Female rulers in India have always been an inspiration to everyone in this country, especially women, but do we know who was the first to be the beacon light? The first woman independence activist of Bharat, one of the first female rulers to rebel against the British Empire was Rani Chennamma.
“She did not step back looking at the mighty army of British,but fought with great vigor, expert skill, and courage.”
Almost 56 years earlier than Rani Lakshmi Bai of Jhansi, Rani Chennamma was born in Kakati (a small village in the north of Belgaum in Karnataka), on October 23, 1778. She was trained in archery, sword fighting, and horse riding and quickly became known for her bravery and skills. At the age of 15 years, she was married to Mallasarja Desai, the ruler of Kittur. 23 years later, in 1816, her husband passed away leaving her with a young son. Her son too died a few years later in 1824. After her son’s death, Chennamma adopted a boy named Shivalingappa and named him the heir to the throne. However, Chennamma’s adopted son was not accepted by the British East India Company on the grounds of the Doctrine of Lapse introduced by Lord Dalhousie. According to this doctrine, if the ruler of a state dies without a natural heir, the state would be ruled by the sovereign. Thus, the state of Kittur would be brought under British rule.
When notified of this, she wrote a letter to the Lieutenant-Governor of the Bombay Presidency, Mountstuart Elphinstone pleading her cause. However, the request was turned down and the British attacked Kittur with over 20,000 men mainly from the Madras Native Horse Artillery in order to confiscate the jewels of Kittur worth 15 lakh rupees. The queen was victorious in the first round of the war in October 1824. St John Thackeray, the collector and political agent in Kittur was killed while two British officers, Mr. Stevenson and Sir Walter Elliot were taken as hostages.
To avoid further destruction and loss, Rani Chennamma negotiated with British Commissioner Mr. Chaplin and the Governor of Bombay, under whose regime Kittur fell.Since the British promised the termination of the war, the hostages were released. However, the British forces continued to attack with more force. Humiliated by first defeat, the British fought with much larger forces this time. She and her lieutenant Sangolli Rayanna and Gurusiddappa. fought bravely. During this second round of war, the Sub-collector of Sholapur, Mr. Munrow, nephew of Sir Thomas Munro, was also killed. For 12 days, Chennamma and her soldiers relentlessly defended their fort, but yet again, Chennamma was made a prey to deceit.
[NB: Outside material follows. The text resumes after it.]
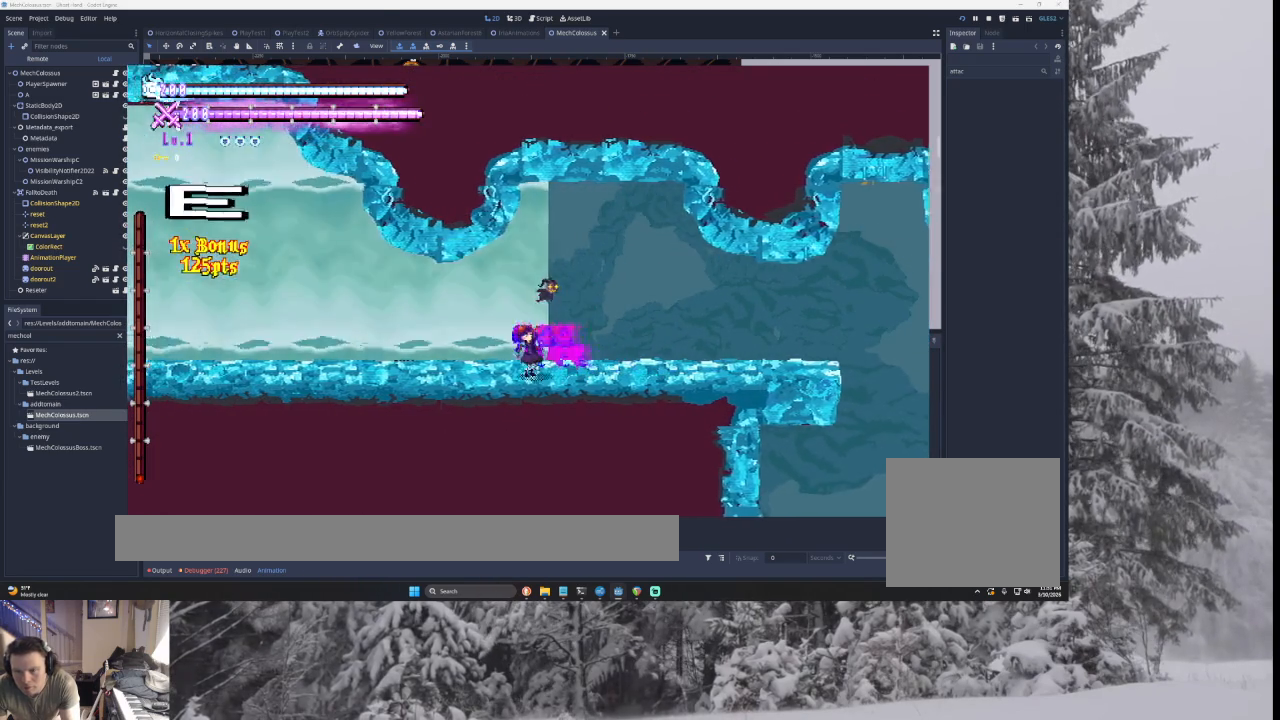
{"buttons": ["CROSS", "L1"], "left_stick": "center", "right_stick": "center", "events": [[100, "L1", "up"], [200, "L1", "down"], [433, "L1", "up"], [500, "L1", "down"]]}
Two soldiers of her own army, Mallappa Shetty and Venkata Rao betrayed Chennamma by mixing mud and cow dung with the gunpowder used for the canons.
The Rani was defeated (1824 CE). She was taken a prisoner and kept in the fort of Bailhongal for life, where she spent her time reading holy books. With time her health began to deteriorate and she finally breathed her last on February 21st, 1829. Her struggle inspired her lieutenant who continued to fight against the British on her behalf. He too was subsequently caught and hanged by the British.
Every year, Kittur celebrates the Kittur Utsava from the 22nd to the 24th of October in Rani Chennamma’s name. As a mark of respect to the queen, erstwhile President Pratibha Patil unveiled a statue of her in front of the Indian Parliament Complex on September 11th, 2007. Two other statues were also installed in Bangalore and Kittur. A daily train between Bangalore and Kolhapur was named after the Rani as the Rani Chennamma Express. Her life was also captured on film in the form of a historical-drama film by B. R. Panthulu. The film is named Kitturu Chennamma.
Along with Onake Obavva, Abbakka Rani and Keladi Chennamma, she is much revered in Karnataka as an icon of bravery. On the martyrdom day of Rani Chennamma, we pay our obeisances to this great warrior. May her inspiration light the fire of bravery and courage in all of us and keep us motivated for the years to come.